TryQuiet / quiet

A private, p2p alternative to Slack and Discord built on Tor & IPFS
https://www.tryquiet.org
GNU General Public License v3.0
1.98k stars 86 forks source link

Handling non-latin script in usernames and channel names #2426

Open kingalg opened 7 months ago

kingalg commented 7 months ago

This is the next step after implementing https://github.com/TryQuiet/quiet/issues/2299. It requires more sophisticated handling of the non-latin script in usernames and channel names.

As per the. comment that Holmes left in #2299:

I'm adding this note on how to handle names in non-latin script for users (and possibly channel) without allowing homograph attacks.

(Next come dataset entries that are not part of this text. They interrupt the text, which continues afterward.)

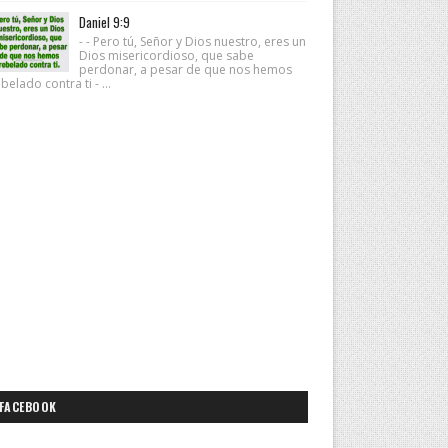
Daniel 9:9
- - Pero tú, Señor y Dios nuestro, eres un
Dios misericordioso, que sabe
perdonar, a pesar de que nos hemos
belado contra ti - ...
FACEBOOK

The idea is to have a list of tuples of "confusable" glyphs and let you use any of them, but block you from using one if another registered name is the same except for the confusable glyphs.

https://unicode.org/reports/tr46/#Registries

Libraries like this one may help but I'm not sure yet: https://github.com/oozcitak/uts46

Here was the response I received to my question:

look at IDNA2008 and UTS46. As a general rule, unicode is meant for display and not string comparison. Each protocol, that supports unicode tends to handle this differently... But usually they require conversion to "A-Labels" before comparing presented and reference identifiers. For example https://datatracker.ietf.org/doc/rfc9525/ & https://datatracker.ietf.org/doc/draft-ietf-lamps-rfc8398bis/. Part of the reason for UTS46 popularity is the common library support for it.